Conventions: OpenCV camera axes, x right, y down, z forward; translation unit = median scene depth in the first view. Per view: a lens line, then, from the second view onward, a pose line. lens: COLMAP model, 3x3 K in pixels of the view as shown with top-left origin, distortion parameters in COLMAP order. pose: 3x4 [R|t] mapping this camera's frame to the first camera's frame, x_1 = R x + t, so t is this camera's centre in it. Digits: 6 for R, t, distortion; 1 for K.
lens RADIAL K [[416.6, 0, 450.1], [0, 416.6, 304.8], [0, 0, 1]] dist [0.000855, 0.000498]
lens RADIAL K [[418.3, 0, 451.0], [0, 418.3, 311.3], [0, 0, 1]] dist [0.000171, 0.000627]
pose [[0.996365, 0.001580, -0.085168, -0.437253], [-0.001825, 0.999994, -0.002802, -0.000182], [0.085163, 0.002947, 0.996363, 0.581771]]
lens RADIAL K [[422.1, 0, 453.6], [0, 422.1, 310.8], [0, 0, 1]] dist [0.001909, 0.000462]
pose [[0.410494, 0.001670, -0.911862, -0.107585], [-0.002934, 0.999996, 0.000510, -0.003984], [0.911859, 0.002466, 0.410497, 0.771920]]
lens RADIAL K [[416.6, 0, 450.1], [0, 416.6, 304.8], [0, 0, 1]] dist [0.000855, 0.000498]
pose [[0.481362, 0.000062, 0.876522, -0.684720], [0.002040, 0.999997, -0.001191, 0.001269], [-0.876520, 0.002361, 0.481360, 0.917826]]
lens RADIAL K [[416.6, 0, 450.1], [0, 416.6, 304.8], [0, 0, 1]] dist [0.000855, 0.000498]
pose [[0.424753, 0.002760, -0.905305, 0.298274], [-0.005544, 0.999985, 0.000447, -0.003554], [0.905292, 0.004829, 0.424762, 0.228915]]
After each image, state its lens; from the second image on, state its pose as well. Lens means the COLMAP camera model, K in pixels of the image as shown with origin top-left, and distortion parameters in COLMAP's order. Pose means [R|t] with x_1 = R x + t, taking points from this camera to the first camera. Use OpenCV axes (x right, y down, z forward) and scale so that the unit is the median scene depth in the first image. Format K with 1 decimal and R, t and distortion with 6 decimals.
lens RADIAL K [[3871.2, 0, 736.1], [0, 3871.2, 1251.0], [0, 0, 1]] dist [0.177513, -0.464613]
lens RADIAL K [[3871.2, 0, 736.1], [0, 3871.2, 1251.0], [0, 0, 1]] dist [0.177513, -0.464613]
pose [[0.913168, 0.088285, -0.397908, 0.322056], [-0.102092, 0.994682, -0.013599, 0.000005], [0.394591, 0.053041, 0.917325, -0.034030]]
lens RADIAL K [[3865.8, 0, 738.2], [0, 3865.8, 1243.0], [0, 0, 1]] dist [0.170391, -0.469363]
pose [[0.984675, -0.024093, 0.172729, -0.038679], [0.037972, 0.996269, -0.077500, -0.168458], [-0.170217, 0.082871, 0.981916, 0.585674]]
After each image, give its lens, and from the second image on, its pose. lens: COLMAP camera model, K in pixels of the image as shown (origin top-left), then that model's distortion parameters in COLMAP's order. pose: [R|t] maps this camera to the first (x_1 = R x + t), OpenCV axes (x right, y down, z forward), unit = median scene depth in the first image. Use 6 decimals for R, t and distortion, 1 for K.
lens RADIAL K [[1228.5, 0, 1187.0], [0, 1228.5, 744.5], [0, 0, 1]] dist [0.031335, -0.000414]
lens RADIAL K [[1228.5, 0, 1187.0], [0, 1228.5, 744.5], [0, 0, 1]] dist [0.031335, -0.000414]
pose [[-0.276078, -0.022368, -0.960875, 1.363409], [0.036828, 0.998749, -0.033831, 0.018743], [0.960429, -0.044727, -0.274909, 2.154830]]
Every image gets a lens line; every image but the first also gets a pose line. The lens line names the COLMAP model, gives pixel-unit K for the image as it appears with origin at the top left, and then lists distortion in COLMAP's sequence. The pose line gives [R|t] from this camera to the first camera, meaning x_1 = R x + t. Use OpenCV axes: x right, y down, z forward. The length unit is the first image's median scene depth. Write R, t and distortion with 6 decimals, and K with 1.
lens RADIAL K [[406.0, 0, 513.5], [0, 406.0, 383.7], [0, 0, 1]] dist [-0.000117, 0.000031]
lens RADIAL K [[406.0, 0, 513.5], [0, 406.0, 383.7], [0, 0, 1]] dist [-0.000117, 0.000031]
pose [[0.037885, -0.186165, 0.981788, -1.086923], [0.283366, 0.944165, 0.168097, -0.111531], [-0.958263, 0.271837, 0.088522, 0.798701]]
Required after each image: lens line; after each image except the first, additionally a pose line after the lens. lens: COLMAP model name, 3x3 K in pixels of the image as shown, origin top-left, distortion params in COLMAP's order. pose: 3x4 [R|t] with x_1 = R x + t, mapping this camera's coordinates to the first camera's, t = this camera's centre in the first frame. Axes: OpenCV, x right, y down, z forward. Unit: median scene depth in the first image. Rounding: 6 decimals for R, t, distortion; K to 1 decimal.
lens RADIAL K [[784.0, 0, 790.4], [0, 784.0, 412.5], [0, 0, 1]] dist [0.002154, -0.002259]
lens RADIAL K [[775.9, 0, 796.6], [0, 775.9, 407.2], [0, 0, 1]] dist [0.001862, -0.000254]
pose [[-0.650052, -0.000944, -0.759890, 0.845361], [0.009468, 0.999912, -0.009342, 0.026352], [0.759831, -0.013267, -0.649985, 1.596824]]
+++++
Print the entries exactly. Include every one.

Conventions: OpenCV camera axes, x right, y down, z forward; translation unit = median scene depth in the first view. Per view: a lens line, then, from the second view onward, a pose line. lens: COLMAP model, 3x3 K in pixels of the view as shown with top-left origin, distortion parameters in COLMAP order. pose: 3x4 [R|t] mapping this camera's frame to the first camera's frame, x_1 = R x + t, so t is this camera's centre in it. Digits: 6 for R, t, distortion; 1 for K.
lens RADIAL K [[416.6, 0, 450.1], [0, 416.6, 304.8], [0, 0, 1]] dist [0.000855, 0.000498]
lens RADIAL K [[418.3, 0, 451.0], [0, 418.3, 311.3], [0, 0, 1]] dist [0.000171, 0.000627]
pose [[0.996365, 0.001580, -0.085168, -0.437253], [-0.001825, 0.999994, -0.002802, -0.000182], [0.085163, 0.002947, 0.996363, 0.581771]]
lens RADIAL K [[422.1, 0, 453.6], [0, 422.1, 310.8], [0, 0, 1]] dist [0.001909, 0.000462]
pose [[0.410494, 0.001670, -0.911862, -0.107585], [-0.002934, 0.999996, 0.000510, -0.003984], [0.911859, 0.002466, 0.410497, 0.771920]]
lens RADIAL K [[416.6, 0, 450.1], [0, 416.6, 304.8], [0, 0, 1]] dist [0.000855, 0.000498]
pose [[0.481362, 0.000062, 0.876522, -0.684720], [0.002040, 0.999997, -0.001191, 0.001269], [-0.876520, 0.002361, 0.481360, 0.917826]]
lens RADIAL K [[416.6, 0, 450.1], [0, 416.6, 304.8], [0, 0, 1]] dist [0.000855, 0.000498]
pose [[0.424753, 0.002760, -0.905305, 0.298274], [-0.005544, 0.999985, 0.000447, -0.003554], [0.905292, 0.004829, 0.424762, 0.228915]]
After each image, state its lens; from the second image on, state its pose as well. Lens means the COLMAP camera model, K in pixels of the image as shown with origin top-left, and distortion parameters in COLMAP's order. Pose means [R|t] with x_1 = R x + t, taking points from this camera to the first camera. Use OpenCV axes (x right, y down, z forward) and scale so that the unit is the median scene depth in the first image. Format K with 1 decimal and R, t and distortion with 6 decimals.
lens RADIAL K [[3871.2, 0, 736.1], [0, 3871.2, 1251.0], [0, 0, 1]] dist [0.177513, -0.464613]
lens RADIAL K [[3871.2, 0, 736.1], [0, 3871.2, 1251.0], [0, 0, 1]] dist [0.177513, -0.464613]
pose [[0.913168, 0.088285, -0.397908, 0.322056], [-0.102092, 0.994682, -0.013599, 0.000005], [0.394591, 0.053041, 0.917325, -0.034030]]
lens RADIAL K [[3865.8, 0, 738.2], [0, 3865.8, 1243.0], [0, 0, 1]] dist [0.170391, -0.469363]
pose [[0.984675, -0.024093, 0.172729, -0.038679], [0.037972, 0.996269, -0.077500, -0.168458], [-0.170217, 0.082871, 0.981916, 0.585674]]
After each image, give its lens, and from the second image on, its pose. lens: COLMAP camera model, K in pixels of the image as shown (origin top-left), then that model's distortion parameters in COLMAP's order. pose: [R|t] maps this camera to the first (x_1 = R x + t), OpenCV axes (x right, y down, z forward), unit = median scene depth in the first image. Use 6 decimals for R, t and distortion, 1 for K.
lens RADIAL K [[1228.5, 0, 1187.0], [0, 1228.5, 744.5], [0, 0, 1]] dist [0.031335, -0.000414]
lens RADIAL K [[1228.5, 0, 1187.0], [0, 1228.5, 744.5], [0, 0, 1]] dist [0.031335, -0.000414]
pose [[-0.276078, -0.022368, -0.960875, 1.363409], [0.036828, 0.998749, -0.033831, 0.018743], [0.960429, -0.044727, -0.274909, 2.154830]]
Every image gets a lens line; every image but the first also gets a pose line. The lens line names the COLMAP model, gives pixel-unit K for the image as it appears with origin at the top left, and then lists distortion in COLMAP's sequence. The pose line gives [R|t] from this camera to the first camera, meaning x_1 = R x + t. Use OpenCV axes: x right, y down, z forward. The length unit is the first image's median scene depth. Write R, t and distortion with 6 decimals, and K with 1.
lens RADIAL K [[406.0, 0, 513.5], [0, 406.0, 383.7], [0, 0, 1]] dist [-0.000117, 0.000031]
lens RADIAL K [[406.0, 0, 513.5], [0, 406.0, 383.7], [0, 0, 1]] dist [-0.000117, 0.000031]
pose [[0.037885, -0.186165, 0.981788, -1.086923], [0.283366, 0.944165, 0.168097, -0.111531], [-0.958263, 0.271837, 0.088522, 0.798701]]
Required after each image: lens line; after each image except the first, additionally a pose line after the lens. lens: COLMAP model name, 3x3 K in pixels of the image as shown, origin top-left, distortion params in COLMAP's order. pose: 3x4 [R|t] with x_1 = R x + t, mapping this camera's coordinates to the first camera's, t = this camera's centre in the first frame. Axes: OpenCV, x right, y down, z forward. Unit: median scene depth in the first image. Rounding: 6 decimals for R, t, distortion; K to 1 decimal.
lens RADIAL K [[784.0, 0, 790.4], [0, 784.0, 412.5], [0, 0, 1]] dist [0.002154, -0.002259]
lens RADIAL K [[775.9, 0, 796.6], [0, 775.9, 407.2], [0, 0, 1]] dist [0.001862, -0.000254]
pose [[-0.650052, -0.000944, -0.759890, 0.845361], [0.009468, 0.999912, -0.009342, 0.026352], [0.759831, -0.013267, -0.649985, 1.596824]]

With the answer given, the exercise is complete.